Sad owocowy powstaje u Ciebie......

.....ja mam takie doświadczenia, że po 1 z każdego rodzaju wystarczy dla rodziny. Chyba że planujesz zakładać sad na zarobek.
Miałam 2 śliwki renklody żółte: jednego roku tak obrodziły, że porozdawałam wszystkim dookoła i dałam do przedszkola dyżurującego i jeszcze zaprawiłam 100 1-litrowych słoików kompotów. W tym roku zostały wycięte ze starości bo zjadł je grzyb.

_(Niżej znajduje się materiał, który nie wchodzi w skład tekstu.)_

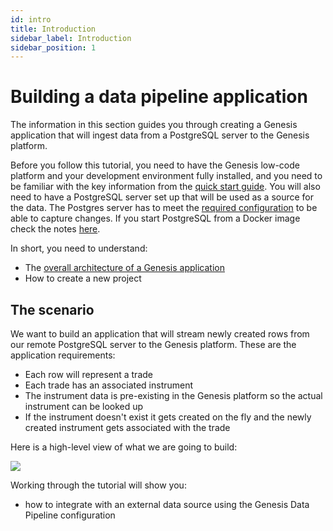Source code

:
 ```yaml
---
id: intro
title: Introduction
sidebar_label: Introduction
sidebar_position: 1
---
```


# Building a data pipeline application

The information in this section guides you through creating a Genesis application that will ingest data from a PostgreSQL server to the Genesis platform.

Before you follow this tutorial, you need to have the Genesis low-code platform and your development environment fully installed, and you need to be familiar with the key information from the [quick start guide](../../../getting-started/quick-start/). You will also need to have a PostgreSQL server set up that will be used as a source for the data. The Postgres server has to meet the [required configuration](../../../server/integration/data-pipeline/advanced/#postgresql-configuration-1) to be able to capture changes. If you start PostgreSQL from a Docker image check the notes [here](../../../server/integration/data-pipeline/configuring-runtime/#starting-source-postgresql-as-a-docker-image).

In short, you need to understand:

* The [overall architecture of a Genesis application](../../../getting-started/learn-the-basics/simple-introduction/)
* How to create a new project

## The scenario
We want to build an application that will stream newly created rows from our remote PostgreSQL server to the Genesis platform. These are the application requirements:
- Each row will represent a trade
- Each trade has an associated instrument
- The instrument data is pre-existing in the Genesis platform so the actual instrument can be looked up
- If the instrument doesn't exist it gets created on the fly and the newly created instrument gets associated with the trade

Here is a high-level view of what we are going to build:

![](/img/postgres-data-pipeline-tutorial.jpg)

Working through the tutorial will show you:
* how to integrate with an external data source using the Genesis Data Pipeline configuration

Mam 4 jabłonie i o dwie za dużo.
Mam 2 śliwki węgierki, które są idealne na nasze potrzeby i 2 grusze późne i o jedną za dużo-wszystkim rozdaję gruszki. Nazw moich drzew nie znam bo to są 20-,30-letnie drzewa sadzone nie przez nas
Fajnie mieć owoce, ale z umiarem........to moje własne doświadczenia, wynikające z tego że nie mam sił potem tego przerabiać...albo kombinować ze spadami.
Lecz każdy ma inne oczekiwania i potrzeby......i tym należy się kierować w życiu.....a niekoniecznie moimi doświadczeniami....a widzę że co do nazw masz fajnych doradzców.